Pergunto-me quanto terá ouvido da conversa. Claro que só seria mau se tivesse ouvido o lado de Scavo.

– Olá, Millie – diz.

Apresso-me a levantar-me e a guardar o telemóvel no bolso.

– Olá. Desculpe, eu... estava só a tratar da roupa.

Não contesta a minha afirmação por estar a falar ao telemóvel. Em vez disso, entra no quarto, afrouxando a gravata vermelha com o polegar. Despe o casaco e atira-o para cima da cómoda.

– Bem? – pergunta.

Encaro-o, desconcertada.

– Vai deixar o meu casaco simplesmente ali estendido na cómoda?

Demoro um segundo a perceber o que quer que eu faça. O seu roupeiro está a menos de dois metros de nós, e ter-lhe-ia sido relativamente fácil pendurar o seu próprio casaco, mas, em vez disso, deixa a tarefa para mim. É justo, visto que é o meu trabalho, mas há uma intensidade na sua voz que me deixa inquieta. Tenho vindo a notá-la cada vez mais nas nossas interações.

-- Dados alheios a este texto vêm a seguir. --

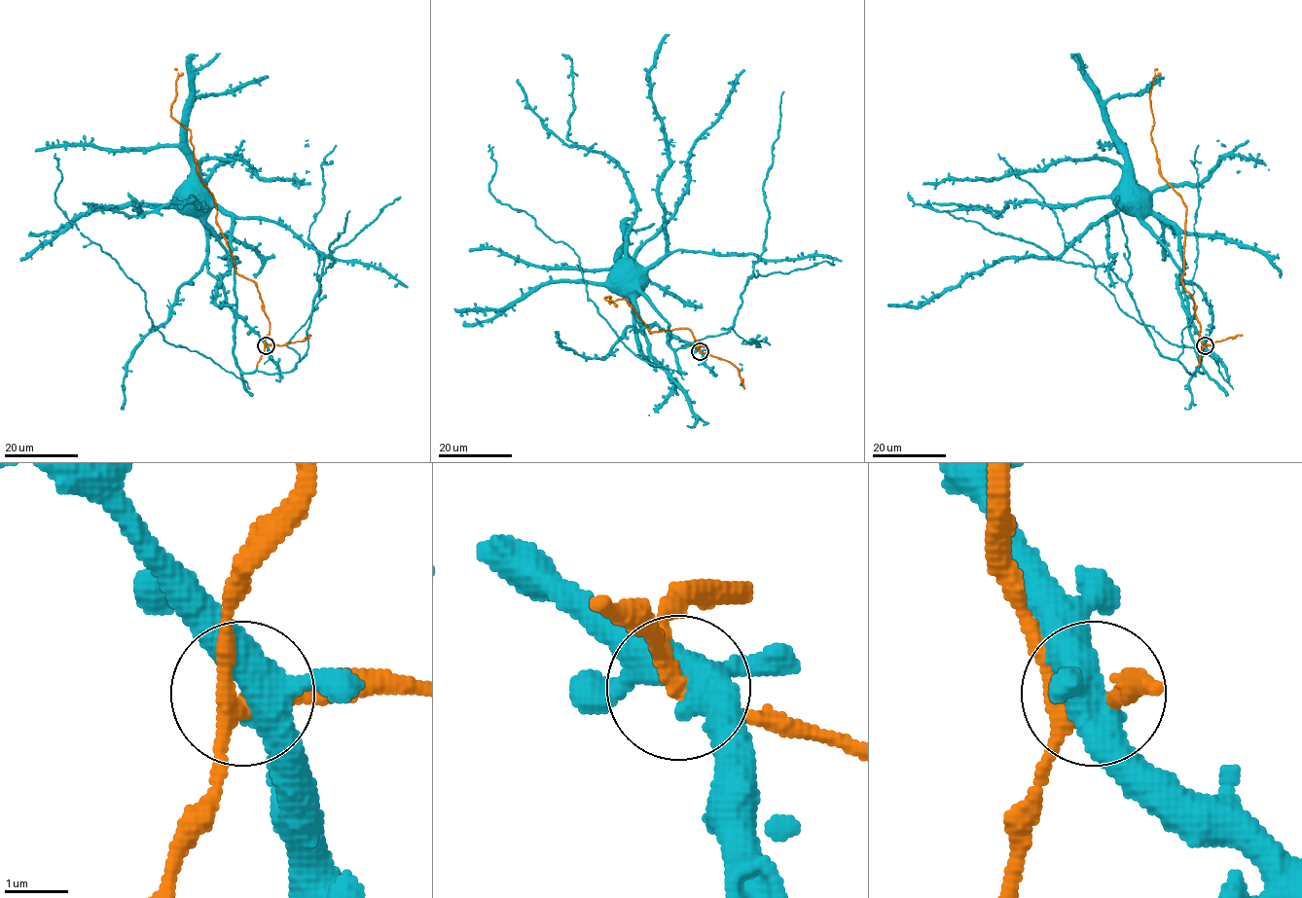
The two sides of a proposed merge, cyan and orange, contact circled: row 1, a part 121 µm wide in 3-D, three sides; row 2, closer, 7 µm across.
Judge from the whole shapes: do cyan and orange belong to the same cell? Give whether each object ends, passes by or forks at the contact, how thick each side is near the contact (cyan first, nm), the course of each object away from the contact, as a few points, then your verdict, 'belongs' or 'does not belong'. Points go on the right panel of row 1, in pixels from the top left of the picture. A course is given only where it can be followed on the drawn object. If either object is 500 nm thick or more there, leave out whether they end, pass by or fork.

– Peço imensa desculpa – murmuro. – Deixe-me pendurar isso por si.

Douglas Garrick vê-me tratar do seu casaco, estudando-me atentamente. No outro dia, pesquisei-o no Google, mas não há muito sobre ele – nem sequer uma foto decente. Aparentemente, é uma pessoa extremamente reservada. Tudo o que consegui descobrir foi que é o diretor-executivo de uma empresa de grande dimensão chamada Coinstock, como o Brock disse. É uma espécie de génio das tecnologias que inventou um software utilizado por praticamente todos os bancos do país. O Brock disse-me que parecia um tipo simpático, mas não se conhece realmente alguém só através de uma interação profissional. Douglas parece ser um homem hábil a ligar o charme quando necessita.